Over the incident DWiki averaged about 12 requests a second, with a peak that was probably around 31 requests a second. During this the machine was not overwhelmed (the load average was somewhat over 4 and interactive response was good), no requests got overload errors, and DWiki had spare capacity to handle other requests. Admittedly, by large site standards this is not very impressive; even 31 requests a second gives you 32 milliseconds per request, assuming you get no concurrency.

One of the reasons DWiki stood up so well is that I recently rewrote my SCGI server to use preforking instead of forking for every new connection (which has performance problems in Python). The old SCGI server probably would have done worse, and significantly loaded down the machine in the process.

(Coincidentally, I just got around to applying some pending performance tweaks yesterday.)

In a way we got lucky, because I happened to log in and notice what was going on shortly after the incident started. Since we usually average only 10,000 requests a day, the incident could have multiplied the size of our Apache logfiles significantly if it had run for very long.

Sidebar: more information about the incident

The basics: the IP address 206.51.229.119 made 6,896 requests between 08:24:41 and 08:34:22 (when I blocked it), giving it an average of 11.87 requests a second; in the most active second it issued 31 requests. Unfortunately I don't have a number for how many concurrent requests DWiki was handling; the basic Apache log format doesn't have enough information, since it only logs the start time of each request.

(My best guess is that the concurrency was relatively low by the end, because while I was watching the prefork SCGI server was only running the minimum number of 4 worker processes.)

We sent 206.51.229.119 a total of 96 megabytes of output (most of which it probably ignored). It hit only 1882 different URLs, hitting the most popular one 266 different times (but the next most popular one only 134 times).

One of the reasons I am pretty sure it was up to no good is that it used a User-Agent string with User-Agent: in it, which is something that I've seen before.

Why SSL and name-based virtual hosts don't get along

Part of validating a SSL certificate is making sure that it is a SSL certificate for what you are actually connecting to, to avoid the possibility of a man in the middle attack. SSL certificates for websites have a field (the CN portion of the 'Distinguished Name') that names the host they are for, and so target validation consists of checking that the certificate's CN is the same name as the host portion of the URL.

This checking is pretty literally a string compare; the web browser does not do anything like checking to see whether the CN host and the hostname in the URL map to the same IP address. (Okay, the string comparison does DNS case folding. I don't know if it does IDNA folding so that CN names can be in native character sets, but I suspect not).

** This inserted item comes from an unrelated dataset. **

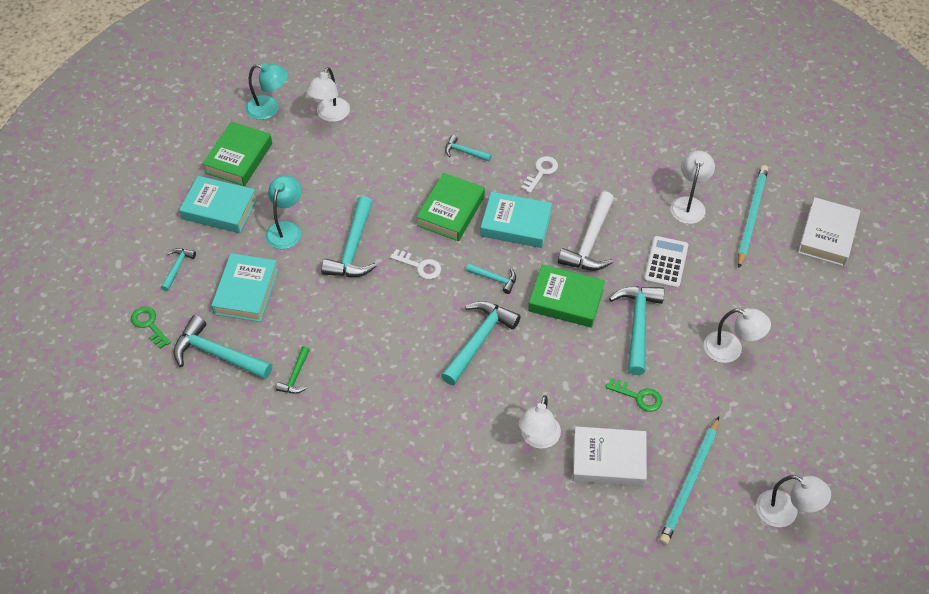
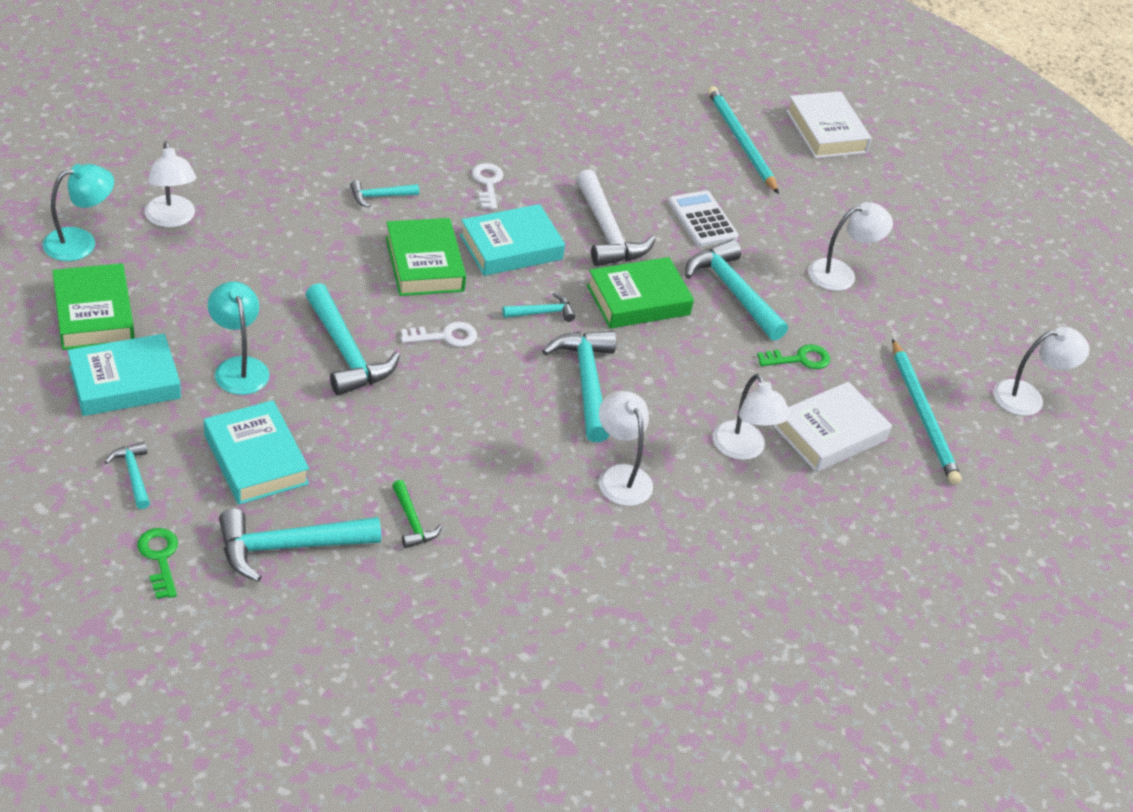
camera: 45 degrees left, 10 degrees down
(149, 325) = (160, 558): green key -> green key turned 60 degrees clockwise
(689, 204) = (671, 154): white lamp -> white lamp (620, 476)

The problem for name-based virtual hosting is that the SSL certificate exchange happens immediately after the https connection is made, before the client sends any HTTP headers, including the Host: header that would tell the server what virtual host it is trying to connect to and thus which SSL certificate the server should use. The only things the server knows when it's picking what certificate to use is what IP address and port the client is connecting to, so if you want a single web server to give out multiple SSL certificates you have to use multiple IP addresses (or multiple ports).

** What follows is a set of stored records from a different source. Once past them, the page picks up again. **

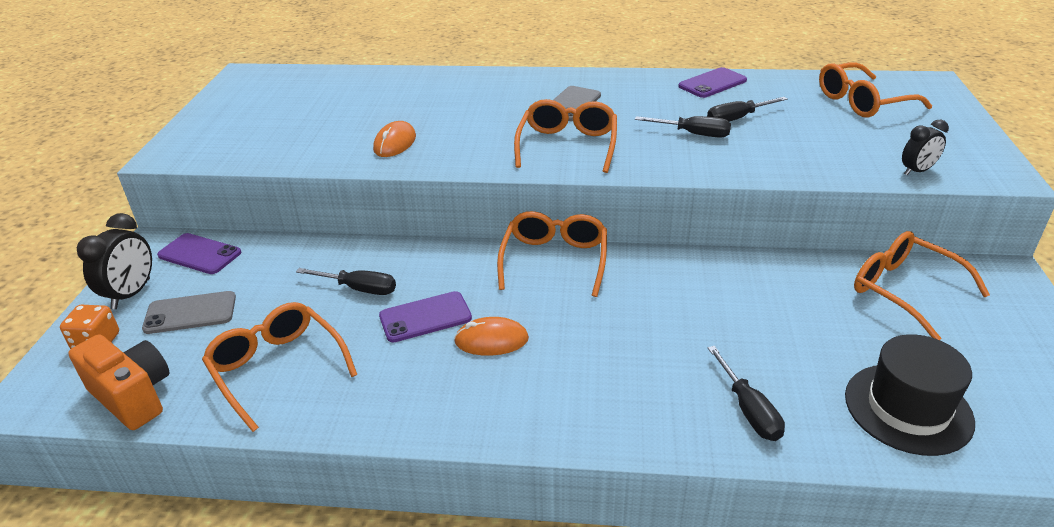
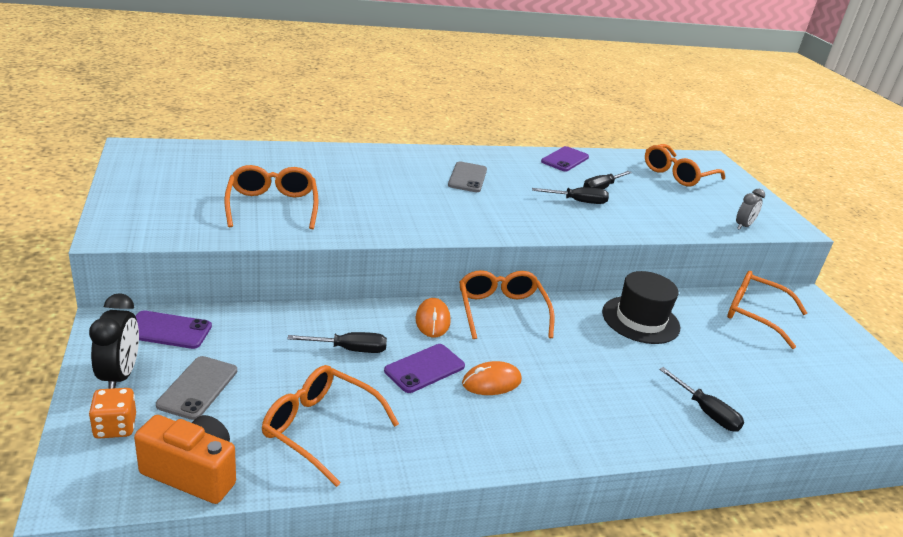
camera: 25 degrees left, 5 degrees down
(190, 313) = (198, 387): grey phone -> grey phone turned 45 degrees counterclockwise
(395, 143) = (339, 215): orange mouse -> orange mouse (432, 320)
(567, 145) = (488, 213): orange glasses -> orange glasses (272, 206)
(908, 408) = (800, 397): black hat -> black hat (640, 320)
(917, 171) = (743, 226): black clock -> grey clock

The one exception to this is a wildcarded SSL certificates and subdomains. You can get a SSL certificate for *.example.org, and then you can use name-based virtual hosting for multiple <something>.example.org websites, because all of their hostnames will match the certificate's CN. The drawback is that such certificates can be hard to get and generally cost a bunch more money than regular certificates (because the certificate authority is losing out on all that juicy cash they would get by making you buy a certificate per virtual host).